Ahead of the inauguration of the new parliament on Sunday, nearly 30 pontiffs from different Adheenams of Tamil Nadu arrived in the national capital, and visited the Uttara Swami malai temple on Friday to offer prayers.
These heads of mutts from Trichy, Madurai and other places also changed Tamil hymns such as Thevaram, giving a glimpse of what the rituals of the inaugural would look like. Nearly 60 religious heads have been called for the event, many of whom are from Tamil Nadu.
Adheenams or mutts of Tamil Nadu have a history of resisting upper caste domination, and are known for taking religion to the masses. Many of them are hundreds of years old.
The Thiruvavaduthurai adheenam that was given the task of getting the Sengol or sceptre ready for the transfer of power is itself 400 years old. Representatives of the mutt have also started arriving in Delhi.

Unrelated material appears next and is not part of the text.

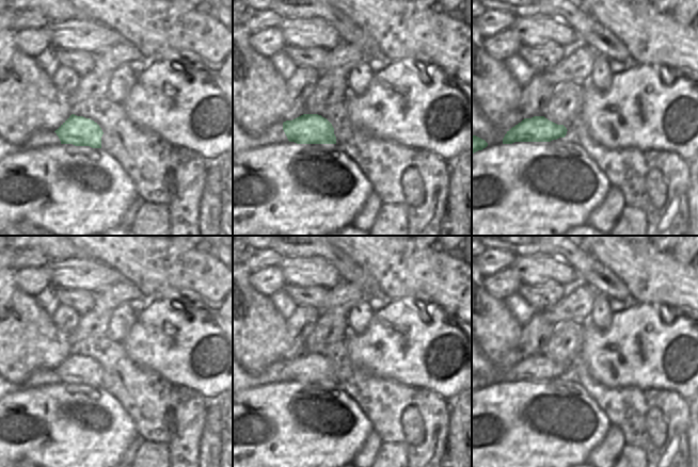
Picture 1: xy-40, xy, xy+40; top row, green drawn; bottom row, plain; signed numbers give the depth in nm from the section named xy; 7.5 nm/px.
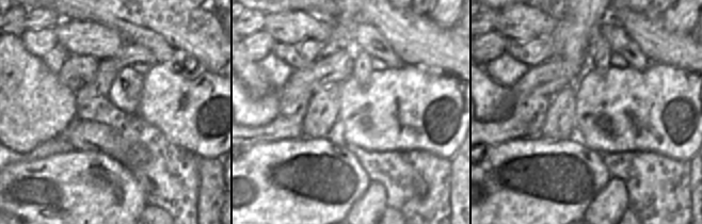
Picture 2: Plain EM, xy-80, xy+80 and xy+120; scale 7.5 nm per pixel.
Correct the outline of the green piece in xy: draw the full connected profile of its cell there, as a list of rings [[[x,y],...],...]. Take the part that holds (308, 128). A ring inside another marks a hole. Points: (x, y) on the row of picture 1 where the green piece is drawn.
[[[303,114],[283,123],[289,142],[297,144],[336,144],[332,124],[318,114]]]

V Balasubramanian, president of the temple, said these mutt heads were extremely knowledgeable about Tamil traditions and customs, and the parliament will only be enriched with the presence of the Sengol and Tamil rituals.
"They say in Tamil that the Sengol should not bend... It's a symbol of fairness and we should be proud such traditional symbols are getting their rightful place," he said.
Earlier in the day, the Congress raised questions on the claims made by the BJP on the history of the Sengol and its importance in India's Independence.
Congress General Secretary Jairam Ramesh alleged that the claim that the Sengol at the insistence of freedom fighter C Rajagopalachari was made the symbol of transfer of power was bogus. The RJD and the DMK have also raised similar questions.
But the mutt in question, Thiruvavaduthurai adheenam, issued a clarification citing disappointment with the claims made by the Congress.
Home minister Amit Shah said the Congress was being disrespectful not just of ancient Hindu symbols, but also of holy men.